Belgian church apologises to mestizos

Belgium's Roman Catholic Church has apologised to mestizo children for the role that Roman Catholic orders and institutions played during the colonial period. The Bishop of Antwerp, Johan Bonny, voiced the apology during a colloquium in the Belgian senate this week.

Mestizos are the children of European fathers and African mothers. In Congo, Rwanda and Burundi there was no place for these children as blacks and whites were supposed to live completely separate lives. African mothers were pressurised to give up their children. Sometimes described as "the children of sin", they ended up in Roman Catholic institutions in Africa.

In the Fifties hundreds of children from these institutions were brought to Belgium ending up in orphanages or with foster parents. They grew up in Belgium, but often possessed no birth certificate. Their nationality was removed and they had no contact with their parents or African family. Often they were kept from even knowing the identity of their parents. Organisations representing mestizos have been calling on Belgium to recognise their suffering and provide compensation.
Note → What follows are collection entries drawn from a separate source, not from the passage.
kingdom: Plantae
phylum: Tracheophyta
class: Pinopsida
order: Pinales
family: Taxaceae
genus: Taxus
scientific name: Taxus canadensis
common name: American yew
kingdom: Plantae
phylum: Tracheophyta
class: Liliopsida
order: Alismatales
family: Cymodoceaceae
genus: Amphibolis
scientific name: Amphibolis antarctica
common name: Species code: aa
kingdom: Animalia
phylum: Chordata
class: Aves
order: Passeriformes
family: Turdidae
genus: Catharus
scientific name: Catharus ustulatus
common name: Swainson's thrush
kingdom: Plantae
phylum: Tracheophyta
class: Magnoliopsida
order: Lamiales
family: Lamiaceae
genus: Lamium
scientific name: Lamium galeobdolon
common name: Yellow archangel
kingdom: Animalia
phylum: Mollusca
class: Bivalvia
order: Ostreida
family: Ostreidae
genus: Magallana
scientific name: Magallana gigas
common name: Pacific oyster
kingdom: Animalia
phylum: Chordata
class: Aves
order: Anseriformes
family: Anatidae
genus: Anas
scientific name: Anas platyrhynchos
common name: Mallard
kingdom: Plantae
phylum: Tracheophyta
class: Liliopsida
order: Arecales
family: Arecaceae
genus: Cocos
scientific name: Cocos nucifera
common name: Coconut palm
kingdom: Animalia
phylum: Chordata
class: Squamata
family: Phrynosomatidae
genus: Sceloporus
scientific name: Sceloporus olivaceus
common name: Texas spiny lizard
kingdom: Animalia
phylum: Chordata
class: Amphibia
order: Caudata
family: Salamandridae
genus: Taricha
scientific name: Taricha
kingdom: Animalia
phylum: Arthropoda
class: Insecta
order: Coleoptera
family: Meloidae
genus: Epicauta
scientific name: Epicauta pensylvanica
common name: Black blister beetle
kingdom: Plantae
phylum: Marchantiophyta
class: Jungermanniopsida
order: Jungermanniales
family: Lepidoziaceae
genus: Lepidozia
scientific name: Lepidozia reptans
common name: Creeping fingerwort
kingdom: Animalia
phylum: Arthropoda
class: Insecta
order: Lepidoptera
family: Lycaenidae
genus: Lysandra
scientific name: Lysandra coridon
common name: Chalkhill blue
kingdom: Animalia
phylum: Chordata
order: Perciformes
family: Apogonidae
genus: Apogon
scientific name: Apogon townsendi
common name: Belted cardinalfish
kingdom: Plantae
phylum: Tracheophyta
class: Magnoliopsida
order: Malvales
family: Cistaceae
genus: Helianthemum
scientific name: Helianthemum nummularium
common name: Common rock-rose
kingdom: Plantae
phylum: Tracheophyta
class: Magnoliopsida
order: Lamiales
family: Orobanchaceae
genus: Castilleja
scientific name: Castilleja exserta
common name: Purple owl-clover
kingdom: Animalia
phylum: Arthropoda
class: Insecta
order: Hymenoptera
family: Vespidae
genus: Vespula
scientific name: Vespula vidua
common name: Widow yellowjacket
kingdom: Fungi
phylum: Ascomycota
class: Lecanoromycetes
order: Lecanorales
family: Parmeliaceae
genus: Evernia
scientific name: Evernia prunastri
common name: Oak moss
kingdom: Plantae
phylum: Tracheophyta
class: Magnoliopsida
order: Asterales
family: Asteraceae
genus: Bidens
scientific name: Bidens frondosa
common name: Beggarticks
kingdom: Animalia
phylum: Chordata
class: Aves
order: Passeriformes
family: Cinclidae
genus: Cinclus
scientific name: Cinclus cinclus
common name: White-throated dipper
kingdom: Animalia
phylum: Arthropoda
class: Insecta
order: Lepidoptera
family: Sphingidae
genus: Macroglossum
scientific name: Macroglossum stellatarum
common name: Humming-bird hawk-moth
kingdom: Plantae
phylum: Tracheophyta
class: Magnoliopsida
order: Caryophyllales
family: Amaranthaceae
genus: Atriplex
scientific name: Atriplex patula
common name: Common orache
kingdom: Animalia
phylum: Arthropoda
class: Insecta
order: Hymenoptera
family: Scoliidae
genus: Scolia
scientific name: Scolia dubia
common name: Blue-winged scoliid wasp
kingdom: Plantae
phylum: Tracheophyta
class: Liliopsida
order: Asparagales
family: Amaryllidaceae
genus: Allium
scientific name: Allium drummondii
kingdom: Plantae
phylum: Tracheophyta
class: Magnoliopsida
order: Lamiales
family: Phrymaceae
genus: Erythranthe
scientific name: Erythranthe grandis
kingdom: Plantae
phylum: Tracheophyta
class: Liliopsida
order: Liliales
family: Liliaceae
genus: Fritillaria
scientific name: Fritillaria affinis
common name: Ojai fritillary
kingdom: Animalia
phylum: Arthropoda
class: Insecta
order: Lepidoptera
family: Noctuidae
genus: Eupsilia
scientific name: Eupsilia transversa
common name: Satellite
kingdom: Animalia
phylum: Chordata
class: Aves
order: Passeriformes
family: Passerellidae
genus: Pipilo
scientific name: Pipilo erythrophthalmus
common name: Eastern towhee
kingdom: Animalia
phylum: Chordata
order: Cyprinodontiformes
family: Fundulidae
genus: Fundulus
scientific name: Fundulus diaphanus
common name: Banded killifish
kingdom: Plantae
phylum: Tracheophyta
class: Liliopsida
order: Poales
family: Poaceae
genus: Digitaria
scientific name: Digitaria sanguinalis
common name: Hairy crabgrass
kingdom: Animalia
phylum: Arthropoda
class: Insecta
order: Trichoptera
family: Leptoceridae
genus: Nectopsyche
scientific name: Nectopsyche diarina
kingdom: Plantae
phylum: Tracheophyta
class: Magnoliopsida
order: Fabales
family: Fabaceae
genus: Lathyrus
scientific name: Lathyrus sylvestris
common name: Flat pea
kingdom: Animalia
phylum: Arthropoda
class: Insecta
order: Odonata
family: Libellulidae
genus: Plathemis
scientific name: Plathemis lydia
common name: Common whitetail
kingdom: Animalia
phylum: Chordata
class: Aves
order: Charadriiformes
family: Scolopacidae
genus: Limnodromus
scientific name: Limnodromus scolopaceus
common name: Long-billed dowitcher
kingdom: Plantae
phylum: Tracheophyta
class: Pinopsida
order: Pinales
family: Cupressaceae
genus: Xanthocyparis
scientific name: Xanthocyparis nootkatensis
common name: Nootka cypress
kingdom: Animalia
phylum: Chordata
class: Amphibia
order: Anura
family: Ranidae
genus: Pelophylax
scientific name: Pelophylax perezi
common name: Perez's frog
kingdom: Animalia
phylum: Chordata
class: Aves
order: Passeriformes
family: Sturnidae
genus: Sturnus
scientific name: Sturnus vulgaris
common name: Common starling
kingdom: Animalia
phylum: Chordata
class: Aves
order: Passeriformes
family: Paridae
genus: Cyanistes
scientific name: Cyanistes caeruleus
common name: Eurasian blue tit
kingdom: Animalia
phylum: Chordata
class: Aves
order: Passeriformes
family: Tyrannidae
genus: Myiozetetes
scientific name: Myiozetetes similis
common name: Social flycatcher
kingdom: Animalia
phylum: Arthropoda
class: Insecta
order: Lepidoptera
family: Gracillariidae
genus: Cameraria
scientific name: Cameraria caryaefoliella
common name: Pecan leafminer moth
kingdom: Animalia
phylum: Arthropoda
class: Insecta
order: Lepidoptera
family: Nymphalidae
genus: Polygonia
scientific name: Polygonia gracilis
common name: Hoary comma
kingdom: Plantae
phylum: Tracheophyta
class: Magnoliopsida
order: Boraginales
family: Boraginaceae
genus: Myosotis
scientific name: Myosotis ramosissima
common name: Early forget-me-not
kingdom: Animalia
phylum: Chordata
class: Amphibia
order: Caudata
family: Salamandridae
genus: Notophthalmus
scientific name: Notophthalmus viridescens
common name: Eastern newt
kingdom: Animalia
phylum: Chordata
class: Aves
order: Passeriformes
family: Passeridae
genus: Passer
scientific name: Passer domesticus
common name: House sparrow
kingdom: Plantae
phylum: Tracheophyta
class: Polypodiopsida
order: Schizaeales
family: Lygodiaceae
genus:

The colloquium heard accounts of the fate of Belgian mestizos. The bishops called on Roman Catholic bodies in Belgium, Africa and Rome to release all information that could help mestizos to establish their true identity.

The Bishop of Antwerp, Johan Bonny: "Far-reaching segregation didn't do the mestizos any good. They were removed from their homes. Existing archive material that could allow people to identify their African mother should be made available. All restrictions on access to official documents should be lifted."

The Belgian authorities too are being asked to provide access to documents from the colonial period. Political parties represented at the colloquium want to support a parliamentary resolution urging Belgium to tackle the problems of the mestizos, recognise their suffering and prepare an official apology.